I think the fungus created a few small bald spots (<5" dia.) here and there that I think will fill in. Otherwise, the weather is slowly warming up. It hasn't rained in a while.

I spoon-fed AMS (.3ish lbs N) last week and mowed with the Fiskars last Friday. Other than a lot of Poa a, I'm pretty happy with how things are looking. I can't say the same for my backyard which I've neglected and is now like 50% Poa a, I'm quite sure... 

Wonky stripes:


----------



## ABC123 (Jul 14, 2017)

with the lawn size that you have a sub surface irrigation would be so much better. you could also irrigate with much less water and not seem noticeable that your watering your turf.


----------



## Natron (Aug 23, 2021)

@ABC123 That is a great suggestion. That project may have to wait until 2023 . Are you planning on running sub-surface at your new place? Congrats btw.


----------



## Natron (Aug 23, 2021)

Ryobi sprayer is in for warranty repair. Prodiamine+Tenacity+Etho went down last month. 1st PGR app down last week. Tank mixed with FEature + AMS. Some fungus pressure.

It's really heating up. Increasing cycle and soak times to reduce runoff as much as possible until I get a drip system in.

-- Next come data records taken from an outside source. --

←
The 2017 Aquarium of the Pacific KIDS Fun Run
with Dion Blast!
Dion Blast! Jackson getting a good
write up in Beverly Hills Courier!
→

Calamagrostis at 2.5' tall after cutting down to 3" a few weeks ago. Yay!


----------



## Wiley (Dec 2, 2019)

Looking good! Are you being impacted by any watering restrictions this season?


----------



## Natron (Aug 23, 2021)

Thanks, @Wiley ! That means a lot coming from you.

Our purveyor is under "adequate" water conditions which means the only restriction is no watering from midday to 6 PM. My irrigation cycle is done in the early AM so no big deal.


----------



## Wiley (Dec 2, 2019)

You're welcome. It does look really good. Healthy and lush! Glad to hear you're not significantly impacted. Good luck moving forward this season.


----------



## Natron (Aug 23, 2021)

Here's how things are looking after +/- 19 days of 100º heat (going back to May).



What's happened since my last post:

-Free application of Acelepryn by the County (yay!)
-1 x Infuse app (don't be like me and use a handheld spreader for this)
-1 x application of Gro-Power plus
-2 x applications of Tournament Ready
-Swapped out more 4" pop-ups with 6" pop-ups (Hunter PRS-40-CV) to fix coverage issues and dry spots
-Cleaned out some of the MP Rotators that had stopped rotating
-Raised some of the spray bodies that had settled
-Fixed a leak that was creating most of my run-off
-Watering restricted to 3 days/week max


----------